Practically, such a rehabilitation process must neutralize Iran's influence on Lebanon and the LAF, including an institutional refusal to misuse ground crossing and the Hariri airport for smuggling Iranian soldiers and arms. It shall also be conditioned in a clear Lebanese denunciation and demilitarisation of Hezbollah as part of an effective monitoring process to ensure its inability to recover.
Alongside security, it needs to hold a solid financial element and direct a long-term economic plan based on strategic partnerships with allies who wish to see Lebanese prosperity, not control its assets. It could also insert accountability and sanctions mechanisms to prevent corruptive forces from taking advantage of Lebanese aid yet again.
Most importantly, it has to entail an honest realization that the future cease-fire agreement won't magically solve the problem, as social processes take years.
The current clash between Israel and Hezbollah may set the conditions for such a move. As of writing these lines, over 160 commanders have been killed in Hezbollah, including senior members of its leadership. This means that a significant obstacle that prevented Lebanon from applying sovereignty in parts of its southern territory is gradually removed.

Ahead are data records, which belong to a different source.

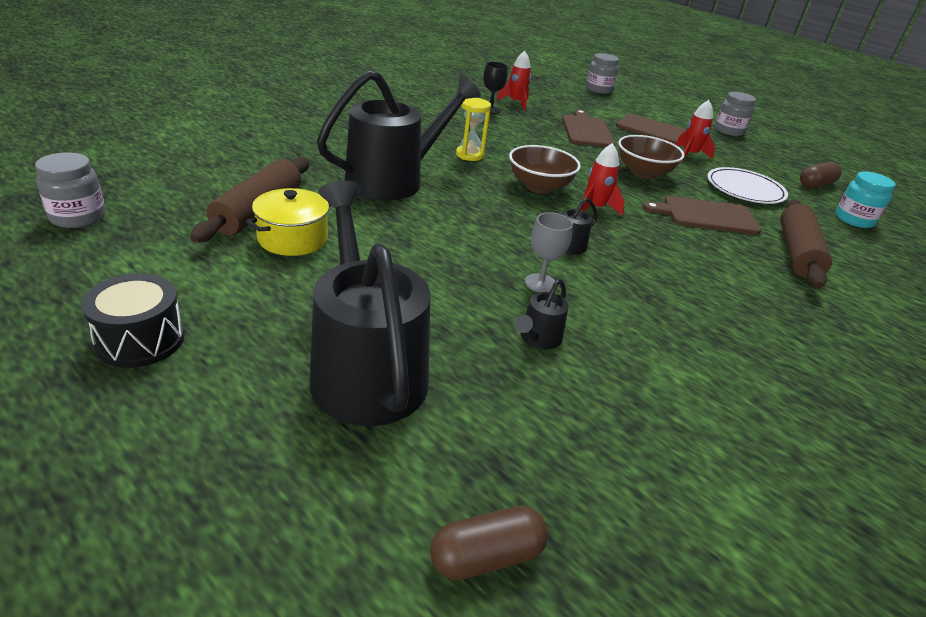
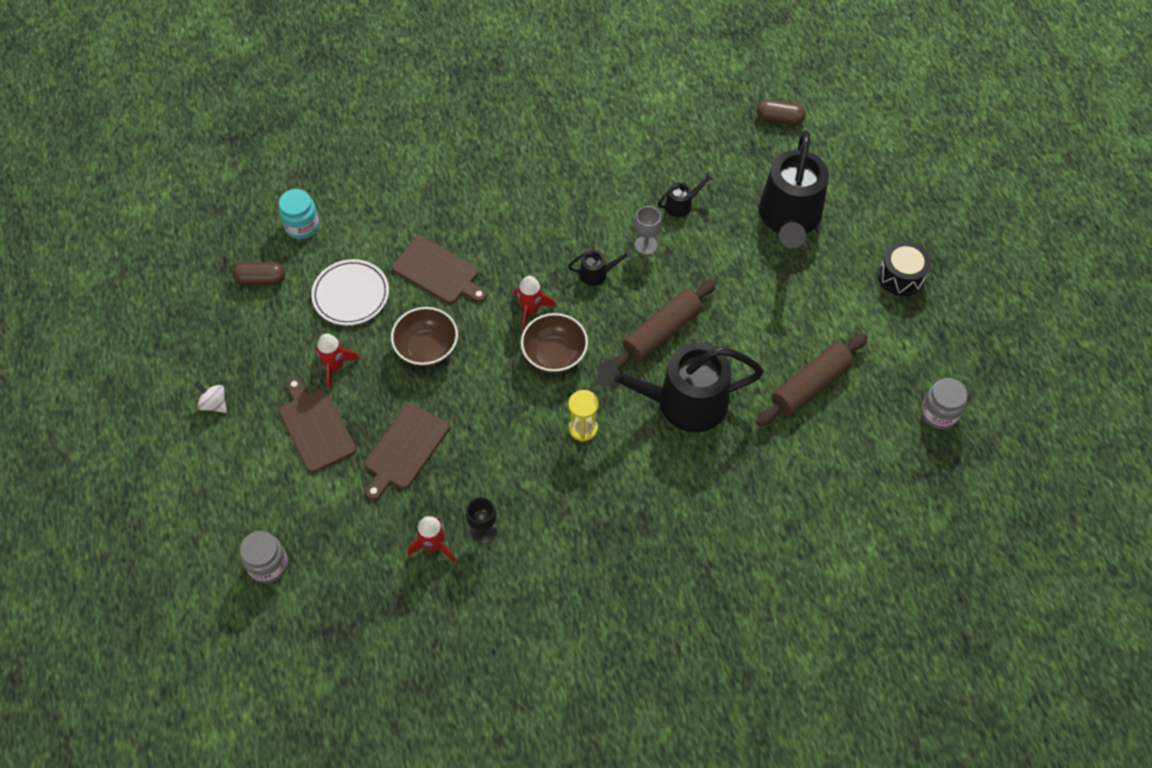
camera: 145 degrees left, 25 degrees up
(292, 238) = (794, 343): yellow pot -> none
(728, 131) = (214, 404): grey jar -> white spinning top
(797, 253) = (415, 210): brown rolling pin -> brown rolling pin (661, 332)

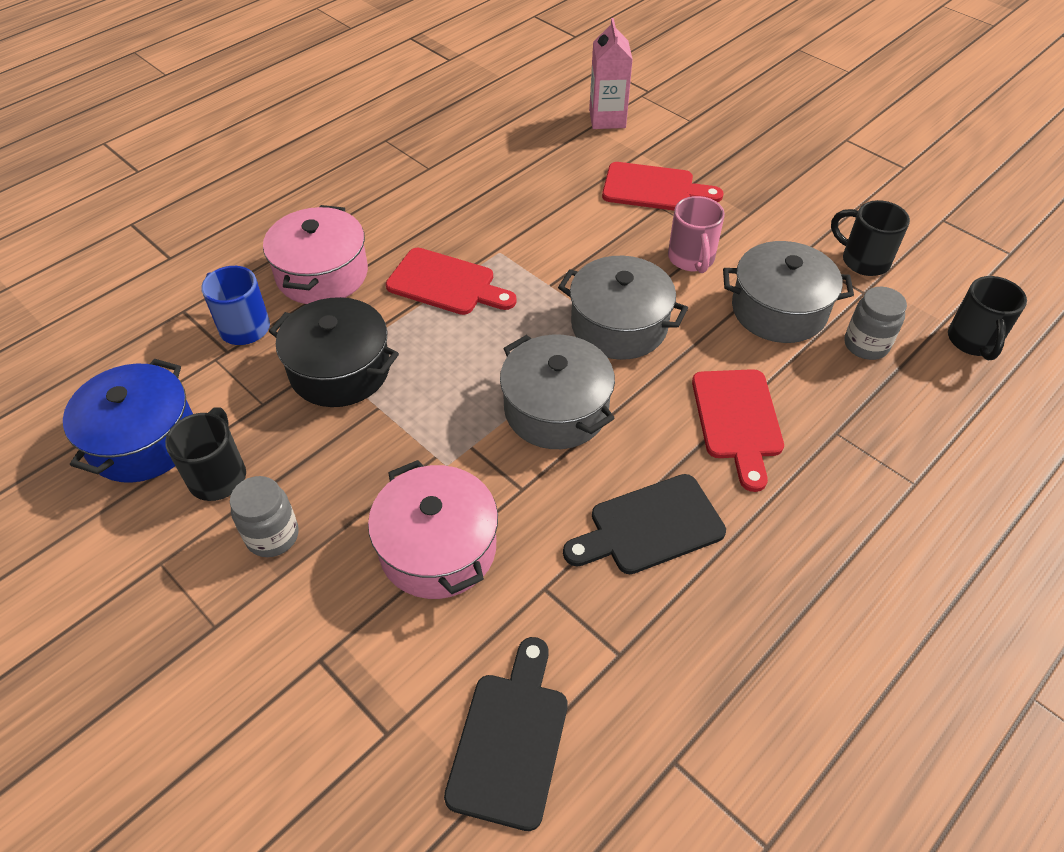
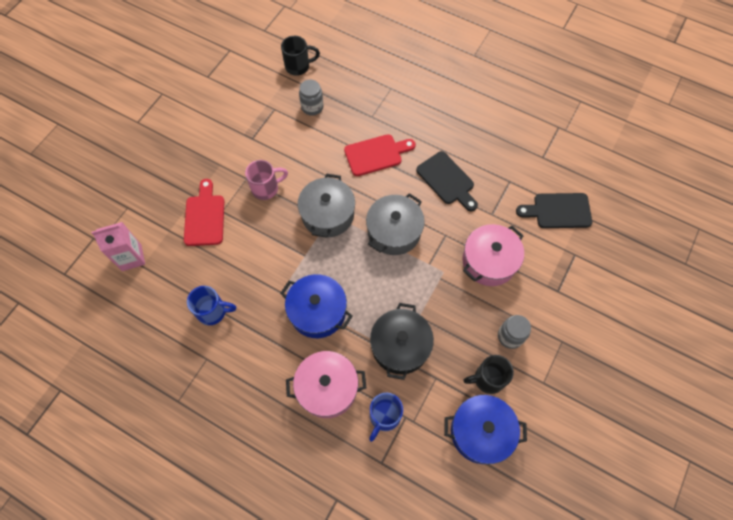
camera: 105 degrees left, 15 degrees up
(446, 284) = (317, 311): red cutting board -> blue pot
(494, 180) = (213, 311): none -> blue mug
(778, 310) = (297, 144): grey pot -> none
(863, 260) = (249, 110): black mug -> none

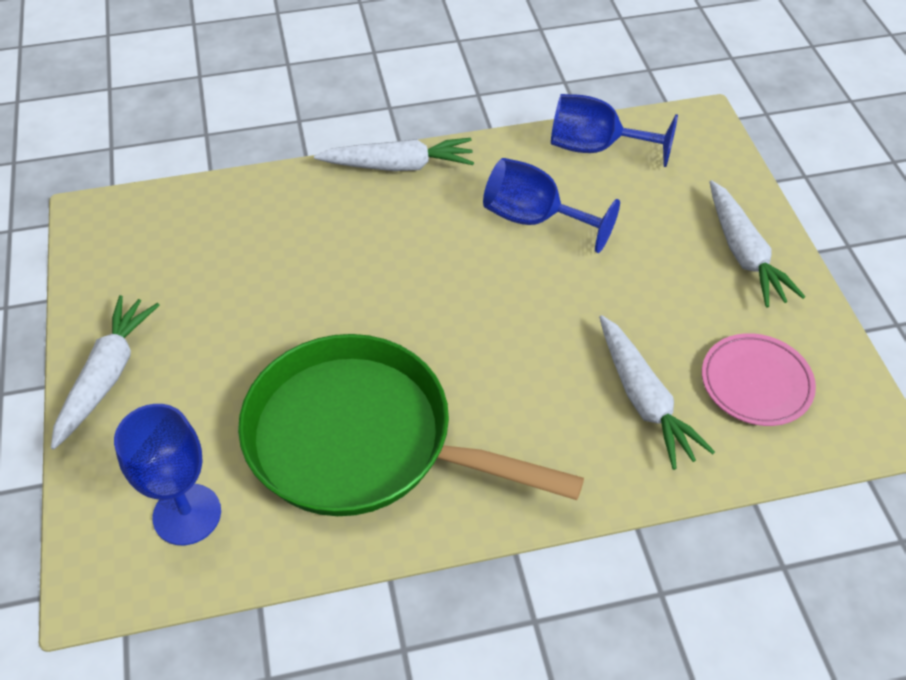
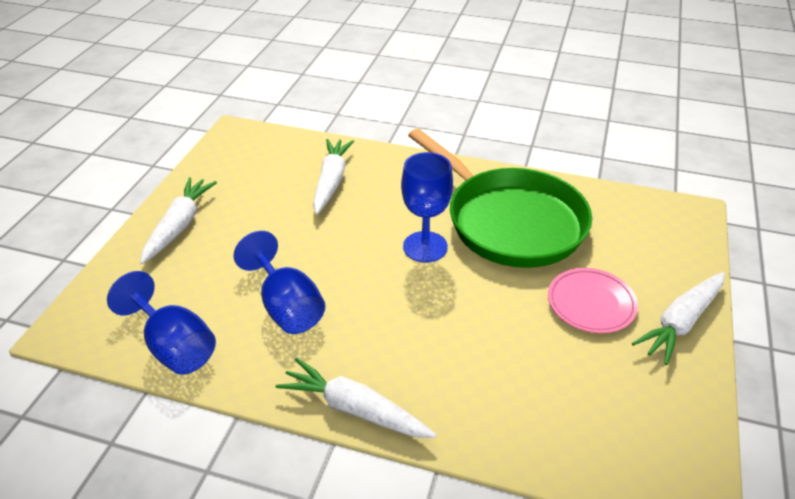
camera: 150 degrees left, 10 degrees down
(187, 514) = (632, 224): blue goblet -> blue goblet (425, 247)
(756, 383) = (264, 166): pink plate -> pink plate (591, 303)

But it is only the starting point, not the end. As the current cease-fire agreement is being negotiated, its content needs to express an understanding of the complex situation of Lebanon as a country and apply strategic rehabilitation mechanisms accordingly.
Learning from past mistakes will not only prevent the next war with Israel. It will set Lebanon free.
Gadi Ezra is Israel's former director of the National Public Diplomacy Unit and the author of "11 Days in Gaza" (Yedioth Books, Hebrew). Sarit Zehavi is the founder and President of the Alma Research and Education Center, which specializes in Israel's security challenges on its northern borders.